=== Work to be completed ===
Could you lay out the items from the line with "right shoulder: (260, 252, -18)" through the last item, both included, as a two-column CSV with the columns keypoint and coordinates, one row per item, with each value in its own quoted field and any line breaks turned into spaces?

=== Data supplied ===
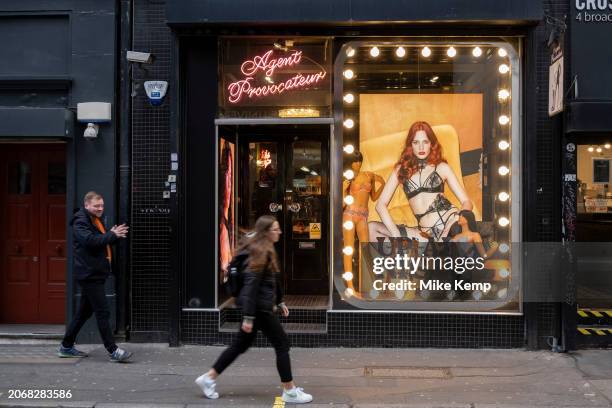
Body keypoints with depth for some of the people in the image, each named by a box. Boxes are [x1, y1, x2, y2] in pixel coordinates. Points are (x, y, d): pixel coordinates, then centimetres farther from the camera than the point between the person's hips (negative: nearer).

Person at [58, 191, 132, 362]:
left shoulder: (96, 221, 19)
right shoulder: (81, 222, -11)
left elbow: (104, 243, 20)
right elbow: (91, 240, -28)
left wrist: (114, 234, 0)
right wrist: (112, 235, -21)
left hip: (95, 274, 10)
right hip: (89, 274, -10)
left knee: (85, 311, 15)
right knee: (103, 312, -8)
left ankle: (66, 347, 24)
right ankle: (113, 351, -5)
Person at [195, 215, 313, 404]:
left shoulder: (266, 251, 14)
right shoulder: (260, 252, -18)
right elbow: (251, 284, -22)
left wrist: (279, 301, 27)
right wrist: (248, 317, -24)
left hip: (261, 306, 10)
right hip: (259, 307, -10)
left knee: (241, 345, 14)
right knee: (282, 344, -2)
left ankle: (208, 378, 21)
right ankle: (289, 391, 7)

=== Written answer ===
keypoint,coordinates
"right shoulder:","(260, 252, -18)"
"right elbow:","(251, 284, -22)"
"left wrist:","(279, 301, 27)"
"right wrist:","(248, 317, -24)"
"left hip:","(261, 306, 10)"
"right hip:","(259, 307, -10)"
"left knee:","(241, 345, 14)"
"right knee:","(282, 344, -2)"
"left ankle:","(208, 378, 21)"
"right ankle:","(289, 391, 7)"